New mobile project has legs for future ad partners
With the Toronto International Film Festival (TIFF Festival) just around the corner, free weekly magazine The Grid has launched an online hub to bring news and information related to the festival to the movie-loving masses.
Specially built for mobile, “The Grid Does TIFF” program—which is also accessible from desktops at the microsite TheGridDoes.com/tiff—is a collaboration between The Grid, beer company Grolsch and digital experience agency Blackdigital.
Divided into distinct sections, the app covers everything from the films themselves to celebrity news. In addition to original editorial material from Grid staff and contributors that’s funneled into a mobile stream on the app, users will find a broader content offering that includes curated blogger and social media streams.
The blogger stream will come from as many as 90 bloggers that The Grid team has identified as a good fit for the program, said Grid publisher and editor-in-chief Laas Turnbull, adding that “a human being is going to be curating everything 24 hours a day so we make sure only relevant, compelling content makes it into any of the feeds.”
The app will also add the official TIFF Festival film schedule on Aug. 23.
The combination of the original content with the mass of curated content is unique, he said. “We’ve basically mashed up several different apps, different technologies into this one mega app…[those technologies] have been integrated seamlessly. There’s a lot of silent technology that goes into this.”
Grolsch also has its own clearly identified presence on the site in the form of a stream called “Choose Interesting, By Grolsch.” A wide-ranging assortment of collected tweets cover everything from speculation on whether Jay Z is coming to the famed festival—which starts on Sept. 6—to comments on lineups of different TIFF Festival programs. As Turnbull said, “Their stream is very content driven. The idea is for it not to be sales-y; it’s to actually engage and have a conversation with film buffs.”
The site also contains a large vertical banner for a contest that visitors can enter for chance to win daily prizes (swag bags from the beer company and magazine) or a grand prize (closing gala passes).
In the future, the premise and design of the app can be carried over to other programs, which Turnbull said could attract a wide array of sponsors. His team is currently working on an idea for a burger app since The Grid’s Burger Week—a recent celebration of restaurants that serve great patties—was a hit. “We think there’s an opportunity to create a mobile play that would be really interesting to all kinds of sponsors, from banks to beer companies,” he said.
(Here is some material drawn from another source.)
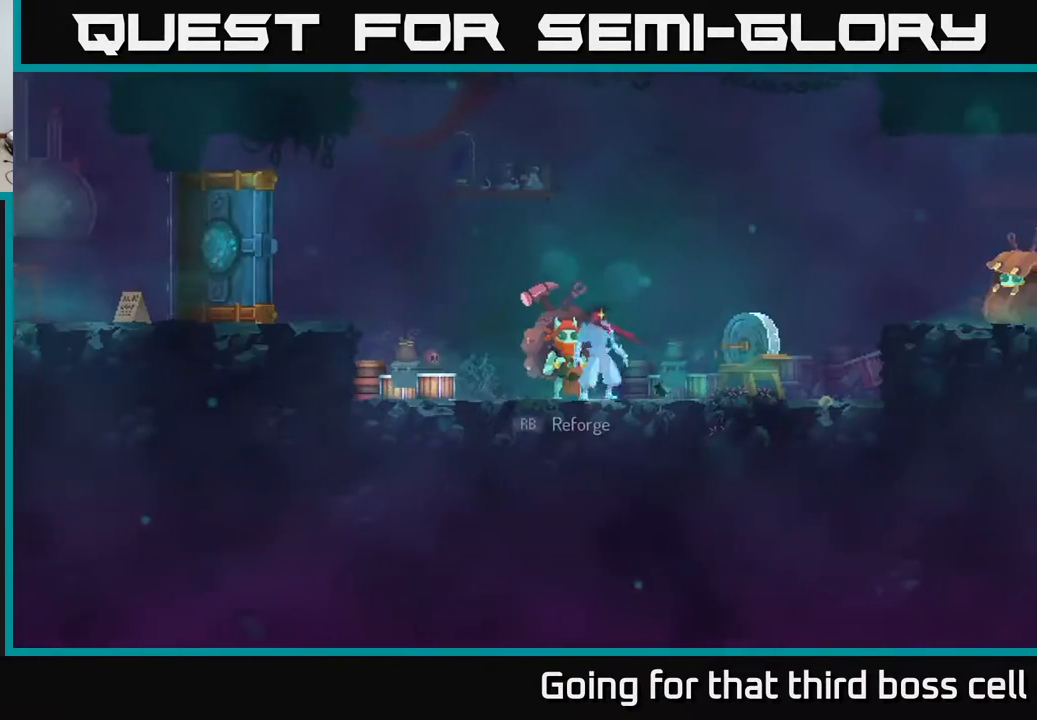
{"buttons": [], "left_stick": "right", "right_stick": "center", "events": [[367, "A", "down"], [450, "A", "up"]]}
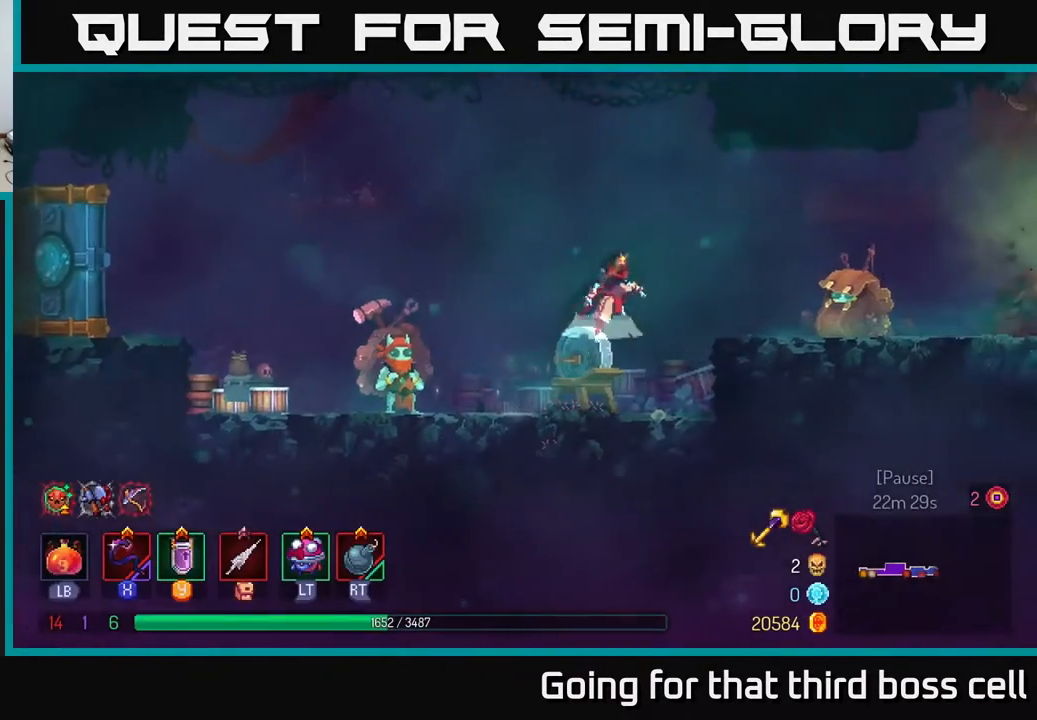
{"buttons": [], "left_stick": "right", "right_stick": "center", "events": [[17, "A", "down"], [67, "A", "up"], [167, "B", "down"], [250, "B", "up"]]}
His team will be taking this and a few other mobile-related ideas out to market soon with Toronto-based Blackdigital, which Turnbull described as “a true partner” on the program. Not only did Blackdigital build the microsite and app, they also developed the idea with The Grid, attended the client meetings and will be sharing in the profit and loss, said Turnbull.
“This [TIFF Festival program] is the first really major win we’ve had with them and… I’m hoping that if the Grolsch app is successful for us that people will be very open to joining us and doing other interesting similar things,” he said.
In the meantime, the current app is getting a big marketing push, including ads beyond The Grid itself in the print and online versions of the Toronto Star, free daily paper Metro and Toronto.com. PHD handled media duties.
The idea for a TIFF Festival-focused offering had been kicking around since last year’s festival, but Turnbull said when Grolsch—already an advertiser with the publication—was announced as the new beer sponsor of the event, his team approached PHD with the idea for the app. The media agency quickly took it to Grolsch.